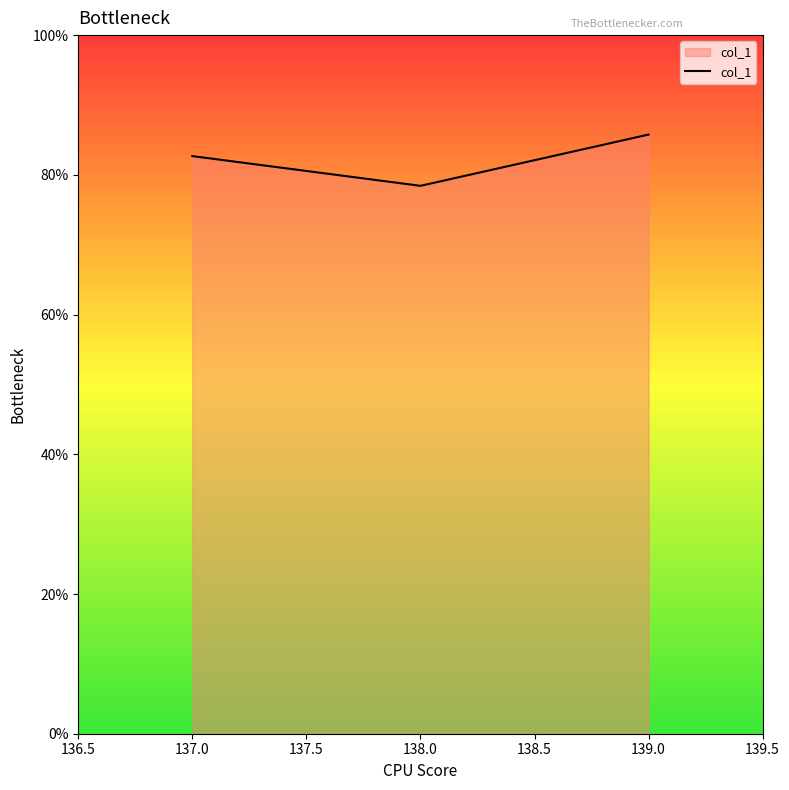

List the labels in order of value, smallest first.

138.0, 137.0, 139.0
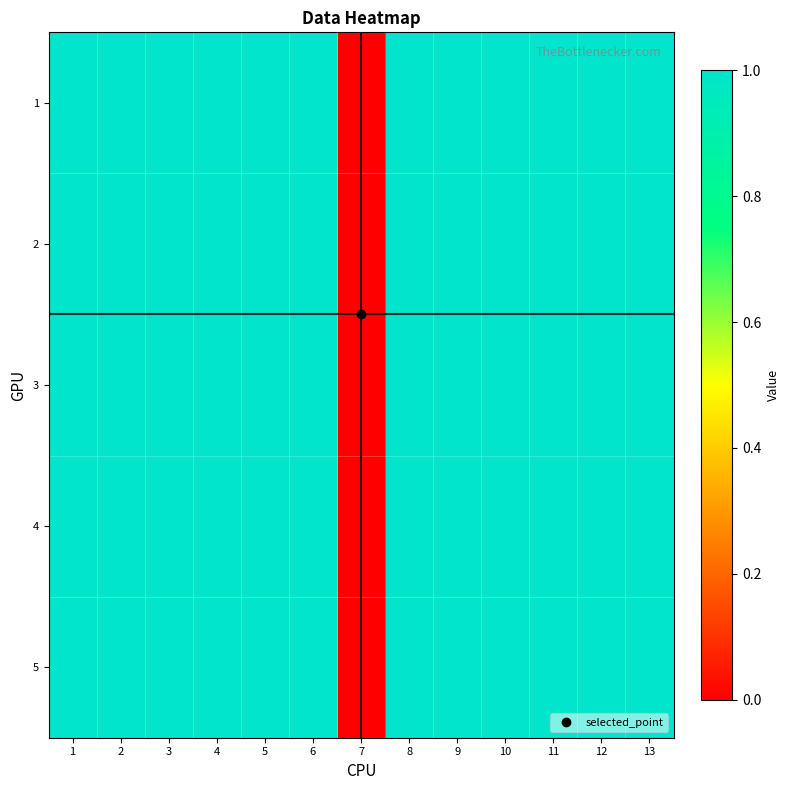

Reading left to right, what are all the values shown in this chart?

1: 1=1	2=1	3=1	4=1	5=1	6=1	7=0	8=1	9=1	10=1	11=1	12=1	13=1
2: 1=1	2=1	3=1	4=1	5=1	6=1	7=0	8=1	9=1	10=1	11=1	12=1	13=1
3: 1=1	2=1	3=1	4=1	5=1	6=1	7=0	8=1	9=1	10=1	11=1	12=1	13=1
4: 1=1	2=1	3=1	4=1	5=1	6=1	7=0	8=1	9=1	10=1	11=1	12=1	13=1
5: 1=1	2=1	3=1	4=1	5=1	6=1	7=0	8=1	9=1	10=1	11=1	12=1	13=1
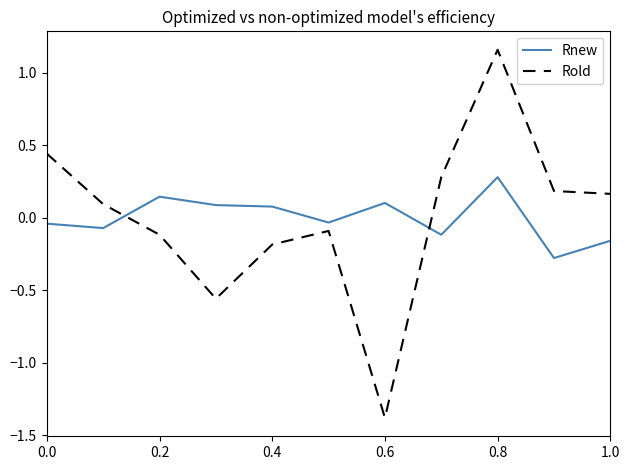

Does the chart have visible grid lines?

No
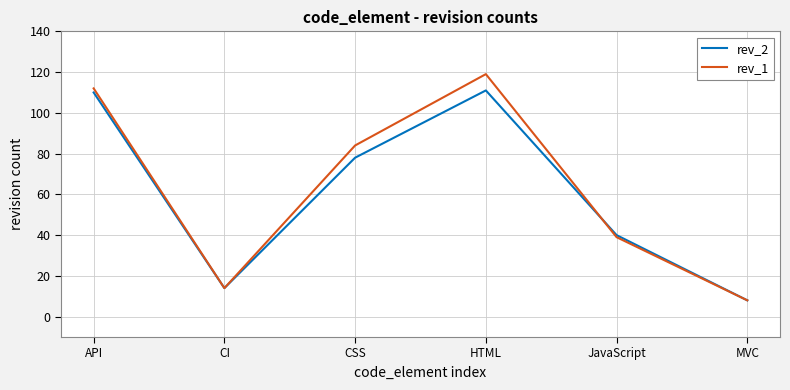

Read the rev_2 value at JavaScript, to the nearest 50.

50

========

• **Exercise instructions**: Count the lines of the records above that contain the string "chart", where case counts, and give only the number.

• **Expected output**: 2